SnowflakeID for Efficient Primary Keys
In data warehousing (DWH) environments, the choice of primary key (PK) can significantly impact performance, particularly in terms of RAM usage and query speed. This is where SnowflakeID comes into play, providing a robust solution for PK management. Here’s a deep dive into why and how Snowflake IDs are beneficial and practical implementation examples.
Why Snowflake ID?
- Natural IDs Suck: Natural keys derived from business data can lead to various issues like complexity and instability. Surrogate keys, on the other hand, are system-generated and stable.
- Surrogate keys simplify joins and indexing, which is crucial for performance in large-scale data warehousing.
- Monotonic or sequential IDs help maintain the order of entries, which is essential for performance tuning and efficient range queries.

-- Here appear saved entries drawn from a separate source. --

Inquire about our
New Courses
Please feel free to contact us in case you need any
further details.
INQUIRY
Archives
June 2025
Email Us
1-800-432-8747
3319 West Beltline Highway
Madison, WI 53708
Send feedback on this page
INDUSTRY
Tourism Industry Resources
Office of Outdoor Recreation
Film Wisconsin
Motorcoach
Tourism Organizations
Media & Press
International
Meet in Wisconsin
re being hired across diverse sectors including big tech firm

- Having both a timestamp and a unique ID in the same column allows for fast filtering of rows during SELECT operations. This is particularly useful for time-series data.
Building Snowflake IDs
There are two primary methods to construct the lower bits of a Snowflake ID:
Hash of Important Columns:
Using a hash function on significant columns ensures uniqueness and distribution.

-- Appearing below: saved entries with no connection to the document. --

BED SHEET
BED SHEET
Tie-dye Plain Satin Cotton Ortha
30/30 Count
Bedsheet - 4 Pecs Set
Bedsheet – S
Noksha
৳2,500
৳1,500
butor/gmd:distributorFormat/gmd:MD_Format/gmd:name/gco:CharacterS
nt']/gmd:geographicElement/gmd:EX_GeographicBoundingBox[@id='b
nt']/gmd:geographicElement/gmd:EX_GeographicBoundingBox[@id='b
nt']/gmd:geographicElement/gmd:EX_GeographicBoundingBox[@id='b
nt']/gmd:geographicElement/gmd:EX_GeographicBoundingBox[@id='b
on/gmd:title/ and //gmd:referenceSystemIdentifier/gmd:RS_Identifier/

Row Number in insert batch
Utilizing the row number within data blocks provides a straightforward approach to generating unique identifiers.
Implementation as UDF
Here’s how to implement Snowflake IDs using standard SQL functions while utilizing second and millisecond timestamps.
Pack hash to lower 22 bits for DateTime64 and 32bits for DateTime
create function toSnowflake64 as (dt,ch) ->
bitOr(dateTime64ToSnowflakeID(dt),
bitAnd(bitAnd(ch,0x3FFFFF)+
bitAnd(bitShiftRight(ch, 20),0x3FFFFF)+
bitAnd(bitShiftRight(ch, 40),0x3FFFFF),
0x3FFFFF)
);
create function toSnowflake as (dt,ch) ->
bitOr(dateTimeToSnowflakeID(dt),
bitAnd(bitAnd(ch,0xFFFFFFFF)+
bitAnd(bitShiftRight(ch, 32),0xFFFFFFFF),
0xFFFFFFFF)
);
with cityHash64('asdfsdnfs;n') as ch,
now64() as dt
select dt,
hex(toSnowflake64(dt,ch) as sn) ,
snowflakeIDToDateTime64(sn);
with cityHash64('asdfsdnfs;n') as ch,
now() as dt
select dt,
hex(toSnowflake(dt,ch) as sn) ,
snowflakeIDToDateTime(sn);
Creating Tables with Snowflake ID
Using Materialized Columns and hash
create table XX
(
id Int64 materialized toSnowflake(now(),cityHash64(oldID)),
oldID String,
data String
) engine=MergeTree order by id;
Note: Using User-Defined Functions (UDFs) in CREATE TABLE statements is not always useful, as they expand to create table DDL, and changing them is inconvenient.
Using a Null Table, Materialized View, and rowNumberInAllBlocks
A more efficient approach involves using a Null table and materialized views.
create table XX
(
id Int64,
data String
) engine=MergeTree order by id;
create table Null (data String) engine=Null;
create materialized view _XX to XX as
select toSnowflake(now(),rowNumberInAllBlocks()) is id, data
from Null;
Converting from UUID to SnowFlakeID for subsequent events
Consider that your event stream only has a UUID column identifying a particular user. Registration time that can be used as a base for SnowFlakeID is presented only in the first ‘register’ event, but not in subsequent events. It’s easy to generate SnowFlakeID for the register event, but next, we need to get it from some other table without disturbing the ingestion process too much. Using Hash JOINs in Materialized Views is not recommended, so we need some “nested loop join” to get data fast. In Clickhouse, the “nested loop join” is still not supported, but Direct Dictionary can work around it.
CREATE TABLE UUID2ID_store (user_id UUID, id UInt64)
ENGINE = MergeTree() -- EmbeddedRocksDB can be used instead
ORDER BY user_id
settings index_granularity=256;
CREATE DICTIONARY UUID2ID_dict (user_id UUID, id UInt64)
PRIMARY KEY user_id
LAYOUT ( DIRECT ())
SOURCE(CLICKHOUSE(TABLE 'UUID2ID_store'));
CREATE OR REPLACE FUNCTION UUID2ID AS (uuid) -> dictGet('UUID2ID_dict',id,uuid);
CREATE MATERIALIZED VIEW _toUUID_store TO UUID2ID_store AS
select user_id, toSnowflake64(event_time, cityHash64(user_id)) as id
from Actions;
Conclusion
Snowflake IDs provide an efficient mechanism for generating unique, monotonic primary keys, which are essential for optimizing query performance in data warehousing environments. By combining timestamps and unique identifiers, snowflake IDs facilitate faster row filtering and ensure stable, surrogate key generation. Implementing these IDs using SQL functions and materialized views ensures that your data warehouse remains performant and scalable.